Il faisait trop noir. Claudine* n’osait pas sauter du balcon. Impossible de fuir son assaillant dans l’appartement. L’homme la rattrape, lui tire les cheveux et la viole. Une véritable nuit d’enfer. Le Montréalais accusé de ce crime était alors en liberté en attente de recevoir sa peine… pour avoir torturé une femme avec un marteau.

Cette fois, toutefois, Frantgy Espacio Jean-Marie va rester derrière les barreaux pendant tout le processus judiciaire. L’homme de 34 ans est accusé d’avoir agressé sexuellement Claudine en août 2021, mais également dans les années 2010, alors qu’elle avait de 14 à 16 ans.

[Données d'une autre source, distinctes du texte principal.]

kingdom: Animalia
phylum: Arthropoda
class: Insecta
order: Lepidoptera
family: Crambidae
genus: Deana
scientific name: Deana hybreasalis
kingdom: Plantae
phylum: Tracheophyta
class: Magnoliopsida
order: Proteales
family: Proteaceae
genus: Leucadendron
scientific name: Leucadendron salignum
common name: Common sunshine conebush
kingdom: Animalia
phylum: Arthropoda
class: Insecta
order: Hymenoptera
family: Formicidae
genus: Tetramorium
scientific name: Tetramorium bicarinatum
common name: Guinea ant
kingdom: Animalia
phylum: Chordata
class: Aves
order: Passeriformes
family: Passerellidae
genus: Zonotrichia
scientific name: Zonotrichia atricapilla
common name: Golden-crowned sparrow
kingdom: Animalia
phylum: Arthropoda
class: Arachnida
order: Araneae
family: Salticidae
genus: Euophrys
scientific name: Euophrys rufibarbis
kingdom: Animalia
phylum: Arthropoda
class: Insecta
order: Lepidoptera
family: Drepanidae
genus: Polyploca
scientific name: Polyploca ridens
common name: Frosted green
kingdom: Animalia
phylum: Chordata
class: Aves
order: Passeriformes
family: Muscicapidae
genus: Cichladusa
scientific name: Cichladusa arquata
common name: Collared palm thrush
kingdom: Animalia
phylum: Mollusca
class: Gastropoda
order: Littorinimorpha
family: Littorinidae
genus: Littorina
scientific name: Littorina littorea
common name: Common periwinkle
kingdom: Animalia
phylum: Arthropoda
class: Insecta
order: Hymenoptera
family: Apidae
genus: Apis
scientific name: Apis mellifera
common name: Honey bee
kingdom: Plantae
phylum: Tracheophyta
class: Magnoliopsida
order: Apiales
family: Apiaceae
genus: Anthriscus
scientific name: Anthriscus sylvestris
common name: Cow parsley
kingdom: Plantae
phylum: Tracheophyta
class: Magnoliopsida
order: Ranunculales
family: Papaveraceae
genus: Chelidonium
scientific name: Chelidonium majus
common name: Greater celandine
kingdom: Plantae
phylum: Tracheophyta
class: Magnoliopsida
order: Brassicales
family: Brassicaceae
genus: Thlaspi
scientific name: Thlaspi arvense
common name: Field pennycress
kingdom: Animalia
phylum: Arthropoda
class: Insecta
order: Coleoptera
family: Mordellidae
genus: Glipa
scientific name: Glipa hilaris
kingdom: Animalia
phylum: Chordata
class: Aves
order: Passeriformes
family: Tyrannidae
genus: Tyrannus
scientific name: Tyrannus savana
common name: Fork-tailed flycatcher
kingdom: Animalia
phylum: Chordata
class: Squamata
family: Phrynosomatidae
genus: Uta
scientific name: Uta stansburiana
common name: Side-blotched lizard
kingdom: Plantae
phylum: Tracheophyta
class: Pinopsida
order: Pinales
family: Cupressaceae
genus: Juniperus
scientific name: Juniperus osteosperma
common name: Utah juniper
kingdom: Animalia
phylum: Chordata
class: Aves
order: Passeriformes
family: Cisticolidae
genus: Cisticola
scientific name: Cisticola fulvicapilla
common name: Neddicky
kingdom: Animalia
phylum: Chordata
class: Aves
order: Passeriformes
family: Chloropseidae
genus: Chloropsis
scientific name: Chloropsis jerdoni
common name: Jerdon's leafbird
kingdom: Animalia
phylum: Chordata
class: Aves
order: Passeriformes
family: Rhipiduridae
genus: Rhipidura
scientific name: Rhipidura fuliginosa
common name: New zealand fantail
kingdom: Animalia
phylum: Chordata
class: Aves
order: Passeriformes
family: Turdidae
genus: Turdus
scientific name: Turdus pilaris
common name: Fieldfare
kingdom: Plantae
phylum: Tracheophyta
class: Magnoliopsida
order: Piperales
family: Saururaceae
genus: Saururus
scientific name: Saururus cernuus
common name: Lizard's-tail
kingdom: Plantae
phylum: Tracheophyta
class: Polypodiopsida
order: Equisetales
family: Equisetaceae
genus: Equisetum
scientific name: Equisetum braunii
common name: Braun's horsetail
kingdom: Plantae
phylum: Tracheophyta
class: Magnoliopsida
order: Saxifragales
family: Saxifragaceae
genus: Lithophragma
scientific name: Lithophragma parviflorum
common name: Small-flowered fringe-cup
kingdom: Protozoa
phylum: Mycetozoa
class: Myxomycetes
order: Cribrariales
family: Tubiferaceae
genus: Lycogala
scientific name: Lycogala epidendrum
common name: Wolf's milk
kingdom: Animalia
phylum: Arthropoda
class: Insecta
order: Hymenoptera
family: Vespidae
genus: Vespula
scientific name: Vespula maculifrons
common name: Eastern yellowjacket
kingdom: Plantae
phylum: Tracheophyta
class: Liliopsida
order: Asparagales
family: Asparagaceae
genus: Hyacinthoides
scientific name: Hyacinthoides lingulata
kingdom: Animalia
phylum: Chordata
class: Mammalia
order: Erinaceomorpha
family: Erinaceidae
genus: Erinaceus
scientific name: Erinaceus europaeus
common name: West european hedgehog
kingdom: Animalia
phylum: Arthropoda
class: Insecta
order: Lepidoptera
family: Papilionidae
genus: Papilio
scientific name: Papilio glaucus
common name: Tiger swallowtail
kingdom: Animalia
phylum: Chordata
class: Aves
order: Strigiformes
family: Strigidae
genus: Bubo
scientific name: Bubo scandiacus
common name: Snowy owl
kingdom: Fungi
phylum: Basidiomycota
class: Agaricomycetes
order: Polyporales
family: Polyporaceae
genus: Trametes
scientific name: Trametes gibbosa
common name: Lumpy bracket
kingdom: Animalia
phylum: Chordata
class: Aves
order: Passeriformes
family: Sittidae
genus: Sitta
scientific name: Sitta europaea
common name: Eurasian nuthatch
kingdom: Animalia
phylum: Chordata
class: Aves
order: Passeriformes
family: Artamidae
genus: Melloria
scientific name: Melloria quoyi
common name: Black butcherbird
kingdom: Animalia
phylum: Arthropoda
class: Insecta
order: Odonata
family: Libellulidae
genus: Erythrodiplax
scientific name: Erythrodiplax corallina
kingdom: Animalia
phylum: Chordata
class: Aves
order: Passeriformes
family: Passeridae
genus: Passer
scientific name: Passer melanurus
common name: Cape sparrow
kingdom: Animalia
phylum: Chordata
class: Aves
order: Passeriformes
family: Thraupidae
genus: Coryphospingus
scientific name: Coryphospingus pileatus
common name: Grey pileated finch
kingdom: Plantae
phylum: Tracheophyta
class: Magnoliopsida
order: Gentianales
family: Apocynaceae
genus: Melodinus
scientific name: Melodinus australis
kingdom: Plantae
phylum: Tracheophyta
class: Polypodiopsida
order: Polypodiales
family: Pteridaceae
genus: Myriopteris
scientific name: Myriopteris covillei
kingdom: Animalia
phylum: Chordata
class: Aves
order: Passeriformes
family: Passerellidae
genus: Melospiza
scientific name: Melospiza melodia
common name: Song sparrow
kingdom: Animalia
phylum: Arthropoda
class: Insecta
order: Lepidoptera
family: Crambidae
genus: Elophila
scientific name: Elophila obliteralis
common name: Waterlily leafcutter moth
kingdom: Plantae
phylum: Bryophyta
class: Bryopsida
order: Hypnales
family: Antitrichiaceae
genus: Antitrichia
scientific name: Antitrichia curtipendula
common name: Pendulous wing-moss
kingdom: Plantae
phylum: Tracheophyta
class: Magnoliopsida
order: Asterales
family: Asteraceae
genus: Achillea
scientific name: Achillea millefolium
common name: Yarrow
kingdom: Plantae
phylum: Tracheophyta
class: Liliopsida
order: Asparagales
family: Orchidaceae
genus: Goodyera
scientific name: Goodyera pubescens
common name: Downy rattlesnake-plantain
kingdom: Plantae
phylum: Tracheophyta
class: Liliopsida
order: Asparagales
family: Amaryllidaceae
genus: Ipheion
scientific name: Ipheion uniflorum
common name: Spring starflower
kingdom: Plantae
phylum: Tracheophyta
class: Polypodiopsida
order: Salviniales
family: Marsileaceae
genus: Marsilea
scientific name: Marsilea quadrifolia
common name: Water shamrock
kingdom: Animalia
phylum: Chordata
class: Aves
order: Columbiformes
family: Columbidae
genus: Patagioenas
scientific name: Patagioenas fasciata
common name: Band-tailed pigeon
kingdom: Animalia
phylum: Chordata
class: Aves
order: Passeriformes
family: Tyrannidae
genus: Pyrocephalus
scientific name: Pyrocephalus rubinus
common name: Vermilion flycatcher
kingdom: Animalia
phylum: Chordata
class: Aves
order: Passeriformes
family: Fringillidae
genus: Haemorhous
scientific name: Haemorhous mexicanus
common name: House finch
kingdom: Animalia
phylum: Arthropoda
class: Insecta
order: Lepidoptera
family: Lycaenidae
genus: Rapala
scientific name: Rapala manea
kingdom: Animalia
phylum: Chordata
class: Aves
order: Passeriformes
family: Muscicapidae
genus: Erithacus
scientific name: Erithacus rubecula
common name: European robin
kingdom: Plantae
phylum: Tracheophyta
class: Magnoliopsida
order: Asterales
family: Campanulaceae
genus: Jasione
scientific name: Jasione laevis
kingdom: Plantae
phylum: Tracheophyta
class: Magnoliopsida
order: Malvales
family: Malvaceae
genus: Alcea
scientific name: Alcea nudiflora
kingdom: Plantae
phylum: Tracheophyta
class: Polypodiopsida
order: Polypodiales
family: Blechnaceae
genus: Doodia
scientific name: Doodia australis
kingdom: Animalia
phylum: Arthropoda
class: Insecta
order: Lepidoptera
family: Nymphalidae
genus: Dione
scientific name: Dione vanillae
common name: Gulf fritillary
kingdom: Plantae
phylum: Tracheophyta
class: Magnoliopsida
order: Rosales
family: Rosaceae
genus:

« Le Tribunal considère que le prévenu représente, tant pour la communauté que pour la plaignante, un danger et qu’il existe une probabilité marquée qu’il commette une nouvelle infraction. […] Les probabilités de condamnation sont importantes », a déterminé la juge Nathalie Duchesneau, le 9 novembre dernier, en refusant de le libérer.

C’est en voyant le visage de Frantgy Espacio Jean-Marie dans un article de La Presse que Claudine a été capable d’identifier l’auteur de son agression. La jeune femme le connaissait seulement sous ses pseudonymes de « Jean-Marie Musac » ou « Katafale ». C’est pourquoi les accusations ont seulement été portées deux ans plus tard.

Notre article portait sur le verdict de culpabilité de Frantgy Espacio Jean-Marie au printemps 2021 dans une affaire d’une extrême violence. Le tortionnaire avait agressé sexuellement, battu et séquestré une femme sous son joug entre 2014 et 2018. Il a porté la décision en appel.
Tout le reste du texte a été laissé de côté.